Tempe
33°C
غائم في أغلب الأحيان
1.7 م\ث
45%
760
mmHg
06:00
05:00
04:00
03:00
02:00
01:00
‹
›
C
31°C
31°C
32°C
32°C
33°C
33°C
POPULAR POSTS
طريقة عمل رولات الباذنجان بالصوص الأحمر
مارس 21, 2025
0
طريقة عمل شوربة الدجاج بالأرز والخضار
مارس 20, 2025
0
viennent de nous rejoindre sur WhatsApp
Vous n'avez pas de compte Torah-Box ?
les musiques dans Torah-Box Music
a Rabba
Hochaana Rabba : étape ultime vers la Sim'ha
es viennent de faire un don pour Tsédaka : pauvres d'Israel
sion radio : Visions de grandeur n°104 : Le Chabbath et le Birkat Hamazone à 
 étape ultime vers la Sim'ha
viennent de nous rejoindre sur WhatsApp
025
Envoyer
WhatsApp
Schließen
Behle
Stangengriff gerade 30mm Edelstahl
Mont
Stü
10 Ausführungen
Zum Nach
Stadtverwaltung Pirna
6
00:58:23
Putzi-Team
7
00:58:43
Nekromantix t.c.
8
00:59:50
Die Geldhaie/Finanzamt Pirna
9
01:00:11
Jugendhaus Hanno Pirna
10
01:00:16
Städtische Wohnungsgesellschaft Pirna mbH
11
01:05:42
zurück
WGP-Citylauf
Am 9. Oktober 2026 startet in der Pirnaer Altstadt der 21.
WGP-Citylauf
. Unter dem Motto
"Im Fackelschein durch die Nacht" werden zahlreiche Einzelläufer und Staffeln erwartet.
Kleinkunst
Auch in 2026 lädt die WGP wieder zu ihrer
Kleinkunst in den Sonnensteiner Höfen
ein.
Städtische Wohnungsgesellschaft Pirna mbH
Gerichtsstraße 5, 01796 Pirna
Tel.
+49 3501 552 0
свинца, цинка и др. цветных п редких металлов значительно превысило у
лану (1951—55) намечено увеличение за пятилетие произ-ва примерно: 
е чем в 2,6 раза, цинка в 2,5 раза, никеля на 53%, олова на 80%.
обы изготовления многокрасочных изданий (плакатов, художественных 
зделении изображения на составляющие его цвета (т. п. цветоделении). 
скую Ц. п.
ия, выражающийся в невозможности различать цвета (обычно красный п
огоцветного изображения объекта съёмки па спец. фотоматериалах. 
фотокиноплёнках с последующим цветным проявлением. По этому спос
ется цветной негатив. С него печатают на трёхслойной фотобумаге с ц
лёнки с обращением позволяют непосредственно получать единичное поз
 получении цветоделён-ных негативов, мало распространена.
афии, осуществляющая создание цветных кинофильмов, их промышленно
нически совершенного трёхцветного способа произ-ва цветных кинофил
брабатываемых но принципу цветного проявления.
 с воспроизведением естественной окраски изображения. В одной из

○ ○ ○ ○ ○ ○ ○

* **Exercise directions**: Scan the records above for the word "Rabba". Copy each line that has it.

* **Result of the exercise**:
a Rabba
Hochaana Rabba : étape ultime vers la Sim'ha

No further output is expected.